(Camera metadata records)

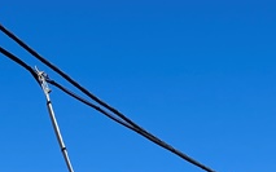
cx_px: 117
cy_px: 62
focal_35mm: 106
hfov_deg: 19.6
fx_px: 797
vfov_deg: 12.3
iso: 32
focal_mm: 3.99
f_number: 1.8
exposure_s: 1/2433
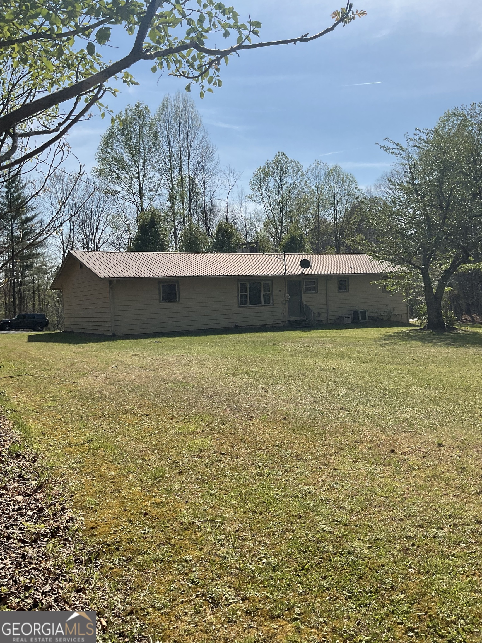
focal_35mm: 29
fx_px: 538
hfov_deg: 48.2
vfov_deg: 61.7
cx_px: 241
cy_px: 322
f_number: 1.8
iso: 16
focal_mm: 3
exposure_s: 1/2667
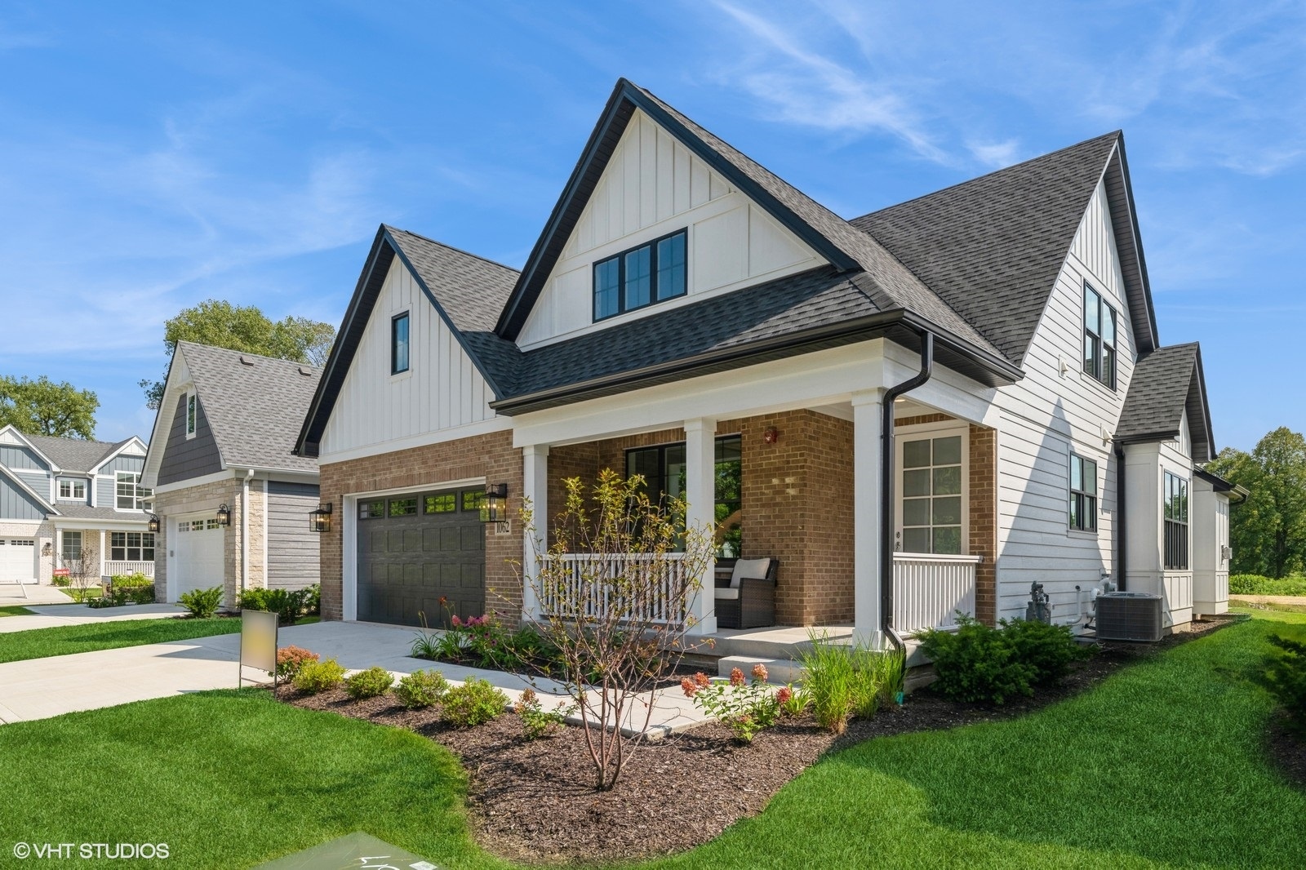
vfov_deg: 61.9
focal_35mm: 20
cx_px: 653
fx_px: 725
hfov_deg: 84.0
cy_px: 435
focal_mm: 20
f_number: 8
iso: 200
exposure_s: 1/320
* * *
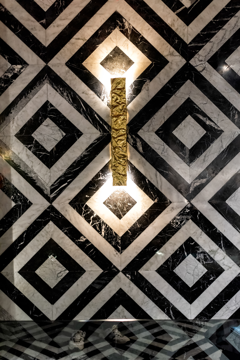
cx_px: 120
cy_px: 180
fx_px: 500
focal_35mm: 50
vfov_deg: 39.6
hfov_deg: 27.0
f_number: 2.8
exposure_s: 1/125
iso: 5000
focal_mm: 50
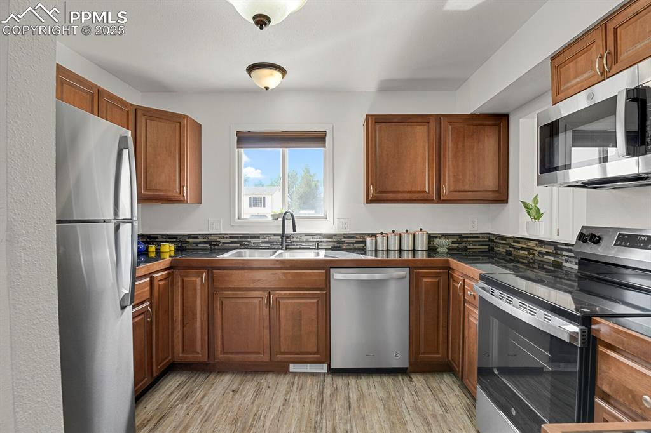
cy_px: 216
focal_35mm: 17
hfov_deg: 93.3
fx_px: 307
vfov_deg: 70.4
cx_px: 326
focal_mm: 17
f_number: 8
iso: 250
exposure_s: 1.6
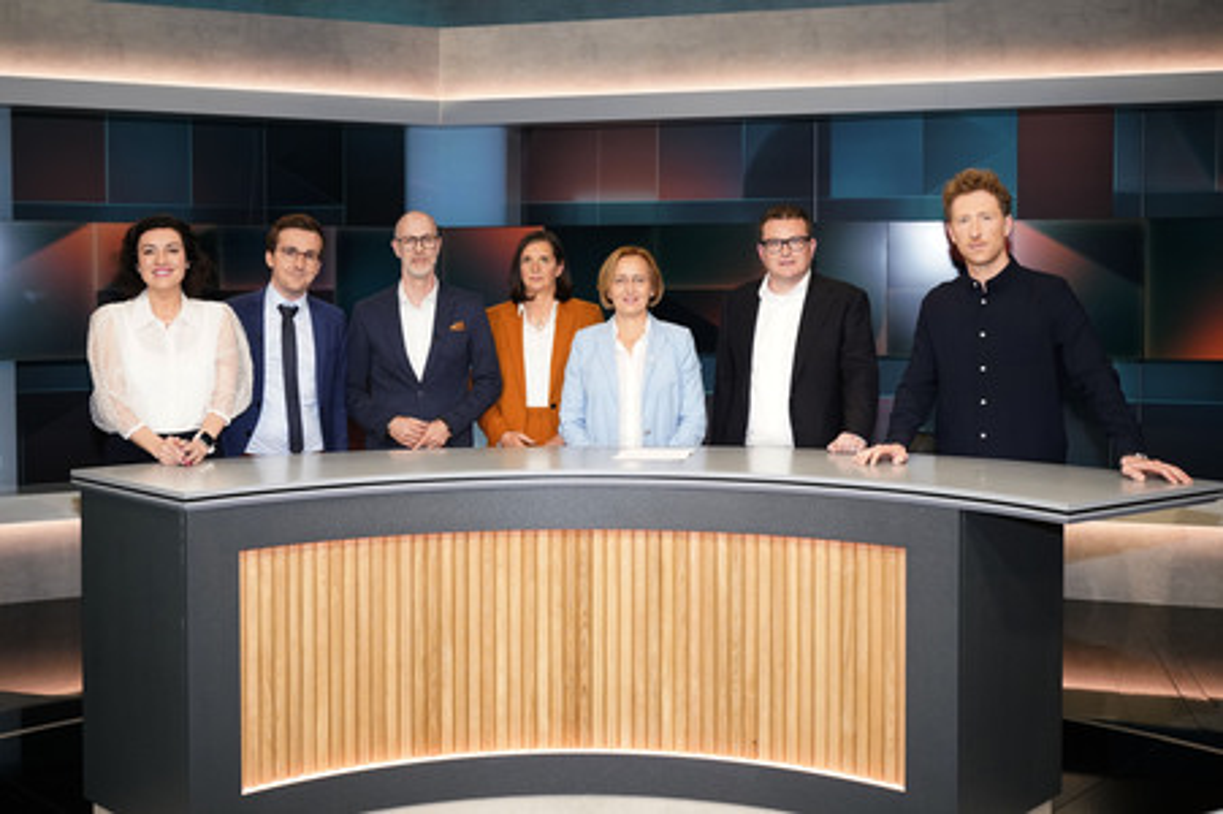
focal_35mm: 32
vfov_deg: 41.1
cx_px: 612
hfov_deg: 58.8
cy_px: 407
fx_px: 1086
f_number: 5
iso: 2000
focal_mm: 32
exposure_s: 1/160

#### What you will do
Give again the stretch of lines above from the one with "focal_35mm: 50" through the one with "exposure_s: 1/160", both ends kept, and copy no pictures.

#### Answer to the problem
focal_35mm: 50
vfov_deg: 39.6
hfov_deg: 27.0
f_number: 2.8
exposure_s: 1/125
iso: 5000
focal_mm: 50
cy_px: 216
focal_35mm: 17
hfov_deg: 93.3
fx_px: 307
vfov_deg: 70.4
cx_px: 326
focal_mm: 17
f_number: 8
iso: 250
exposure_s: 1.6
focal_35mm: 32
vfov_deg: 41.1
cx_px: 612
hfov_deg: 58.8
cy_px: 407
fx_px: 1086
f_number: 5
iso: 2000
focal_mm: 32
exposure_s: 1/160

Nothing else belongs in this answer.